A few months ago when I was doing some research about online medical  forums, I discovered PatientsLikeMe. At first I wasn’t sure what I was seeing.  I took at look at the About Us section, where I noticed that the site had a marketing team that seemed disproportionate to the rest of the staff.  Hmm.

It took a little more digging at the time (it’s more straightforward now) to see that this is a website for patients to share very detailed medical information with each other, building community and sharing sympathy.  Knowing how important this sort of interaction can be, I was intrigued.  However, there is a twist.  The site publishes an Openness Philosophy, which states in part:

You see, we believe sharing your healthcare experiences and outcomes is good. Why? Because when patients share real-world data, collaboration on a global scale becomes possible. New treatments become possible. Most importantly, change becomes possible. At PatientsLikeMe, we are passionate about bringing people together for a greater purpose: speeding up the pace of research and fixing a broken healthcare system.

Currently, most healthcare data is inaccessible due to privacy regulations or proprietary tactics.
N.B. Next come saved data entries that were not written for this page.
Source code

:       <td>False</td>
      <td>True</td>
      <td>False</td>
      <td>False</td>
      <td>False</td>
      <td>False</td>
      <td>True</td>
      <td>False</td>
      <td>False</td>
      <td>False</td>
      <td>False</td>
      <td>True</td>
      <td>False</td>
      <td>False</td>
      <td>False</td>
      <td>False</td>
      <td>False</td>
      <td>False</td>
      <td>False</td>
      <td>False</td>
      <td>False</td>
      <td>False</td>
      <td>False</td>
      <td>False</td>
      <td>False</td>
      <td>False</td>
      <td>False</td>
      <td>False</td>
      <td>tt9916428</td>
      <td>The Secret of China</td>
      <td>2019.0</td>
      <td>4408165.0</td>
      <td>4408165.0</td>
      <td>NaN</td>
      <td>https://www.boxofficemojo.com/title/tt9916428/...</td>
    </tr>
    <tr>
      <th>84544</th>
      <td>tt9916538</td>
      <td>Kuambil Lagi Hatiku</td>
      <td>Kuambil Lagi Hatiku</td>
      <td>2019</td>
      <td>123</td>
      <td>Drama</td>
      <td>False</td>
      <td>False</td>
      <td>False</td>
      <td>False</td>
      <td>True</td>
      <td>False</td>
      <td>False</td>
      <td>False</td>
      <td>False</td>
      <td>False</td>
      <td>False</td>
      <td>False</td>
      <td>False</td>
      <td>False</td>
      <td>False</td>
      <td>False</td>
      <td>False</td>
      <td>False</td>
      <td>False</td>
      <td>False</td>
As a result, research is slowed, and the development of breakthrough treatments takes decades. Patients also can’t get the information they need to make important treatment decisions. But it doesn’t have to be that way. When you and thousands like you share your data, you open up the healthcare system. You learn what’s working for others. You improve your dialogue with your doctors. Best of all, you help bring better treatments to market in record time.

PatientsLikeMe enables you to effect a sea change in the healthcare system. We believe that the Internet can democratize patient data and accelerate research like never before. Furthermore, we believe data belongs to you the patient to share with other patients, caregivers, physicians, researchers, pharmaceutical and medical device companies, and anyone else that can help make patients’ lives better.
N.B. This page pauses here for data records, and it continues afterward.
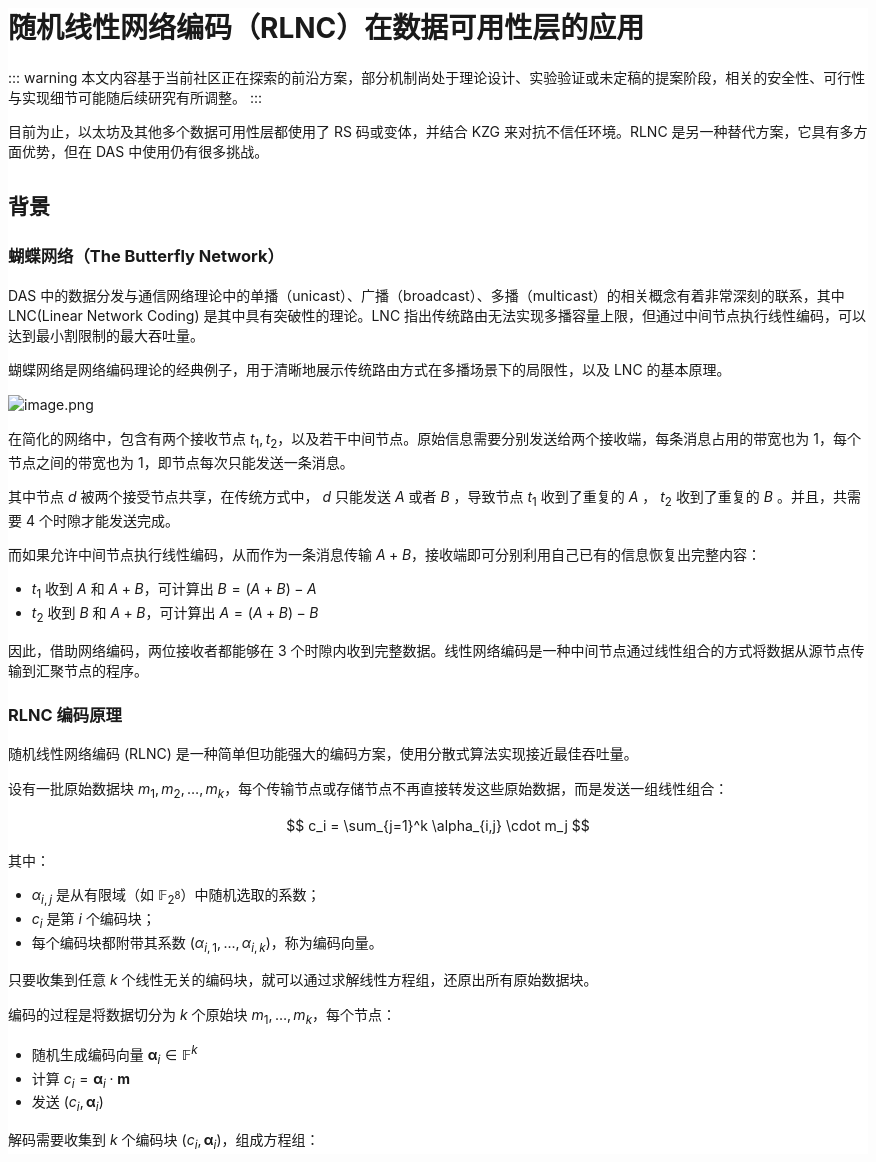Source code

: # 随机线性网络编码（RLNC）在数据可用性层的应用

::: warning
本文内容基于当前社区正在探索的前沿方案，部分机制尚处于理论设计、实验验证或未定稿的提案阶段，相关的安全性、可行性与实现细节可能随后续研究有所调整。
:::

目前为止，以太坊及其他多个数据可用性层都使用了 RS 码或变体，并结合 KZG 来对抗不信任环境。RLNC 是另一种替代方案，它具有多方面优势，但在 DAS 中使用仍有很多挑战。

## 背景

### **蝴蝶网络（The Butterfly Network）**

DAS 中的数据分发与通信网络理论中的单播（unicast）、广播（broadcast）、多播（multicast）的相关概念有着非常深刻的联系，其中 LNC(Linear Network Coding) 是其中具有突破性的理论。LNC 指出传统路由无法实现多播容量上限，但通过中间节点执行线性编码，可以达到最小割限制的最大吞吐量。

蝴蝶网络是网络编码理论的经典例子，用于清晰地展示传统路由方式在多播场景下的局限性，以及 LNC 的基本原理。

![image.png](/shared/the-butterfly-network.png)

在简化的网络中，包含有两个接收节点 $t_1, t_2$，以及若干中间节点。原始信息需要分别发送给两个接收端，每条消息占用的带宽也为 1，每个节点之间的带宽也为 1，即节点每次只能发送一条消息。

其中节点 $d$ 被两个接受节点共享，在传统方式中， $d$ 只能发送 $A$ 或者 $B$ ，导致节点 $t_1$ 收到了重复的 $A$ ， $t_2$ 收到了重复的 $B$ 。并且，共需要 4 个时隙才能发送完成。

而如果允许中间节点执行线性编码，从而作为一条消息传输 $A + B$，接收端即可分别利用自己已有的信息恢复出完整内容：

- $t_1$ 收到 $A$ 和 $A + B$，可计算出 $B = (A + B) - A$
- $t_2$ 收到 $B$ 和 $A + B$，可计算出 $A = (A + B) - B$

因此，借助网络编码，两位接收者都能够在 3 个时隙内收到完整数据。线性网络编码是一种中间节点通过线性组合的方式将数据从源节点传输到汇聚节点的程序。

### RLNC 编码原理

随机线性网络编码 (RLNC) 是一种简单但功能强大的编码方案，使用分散式算法实现接近最佳吞吐量。

设有一批原始数据块 $m_1, m_2, \dots, m_k$，每个传输节点或存储节点不再直接转发这些原始数据，而是发送一组线性组合：

$$
c_i = \sum_{j=1}^k \alpha_{i,j} \cdot m_j
$$

其中：

- $\alpha_{i,j}$ 是从有限域（如 $\mathbb{F}_{2^8}$）中随机选取的系数；
- $c_i$ 是第 $i$ 个编码块；
- 每个编码块都附带其系数 $(\alpha_{i,1}, ..., \alpha_{i,k})$，称为编码向量。

只要收集到任意 $k$ 个线性无关的编码块，就可以通过求解线性方程组，还原出所有原始数据块。

编码的过程是将数据切分为 $k$ 个原始块 $m_1, \dots, m_k$，每个节点：

- 随机生成编码向量 $\boldsymbol{\alpha}_i \in \mathbb{F}^k$
- 计算 $c_i = \boldsymbol{\alpha}_i \cdot \mathbf{m}$
- 发送 $(c_i, \boldsymbol{\alpha}_i)$

解码需要收集到 $k$ 个编码块 $(c_i, \boldsymbol{\alpha}_i)$，组成方程组：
So, the site openly states that the users medical data will be shared with “pharmaceutical and medical device companies”.  The only outcomes they declare are beneficial.  Really?

As a cynical person, when I was sharing updates about my illness with others online a few years ago, I assumed that people from those companies might be lurking and mining the data.  One way of looking at PatientsLikeMe might be to say that, “at least it’s out in the open and they’re honest about it, and people aren’t forced to share.”  That was the reaction of a couple of participants when I posed this question at a medical anthropology session at the AAA meeting last November.

I lean toward another interpretation that came up in the discussion.  If there is a value in this data and it is being amalgamated and commodified by this company, shouldn’t the patients profit from the sale of their illnesses?   Who should own that data?  The Openness Philosophy states that patients do, but is that how it is treated?

I find this site to be troubling. Though the potential exists for users to invent illnesses and symptoms and break the system (see my earlier post on Munchausen by Internet or consider pranksters and hackers), I think it’s more likely people for to get lulled into a false sense of comfort.  Searching the site now, you can find out some shockingly personal information about users there, including personal photos and intimate medical details.  I’m not sure that this is the patient empowerment that is lauded in the site’s PR.  This is a personal opinion, though, and there is much room for debate.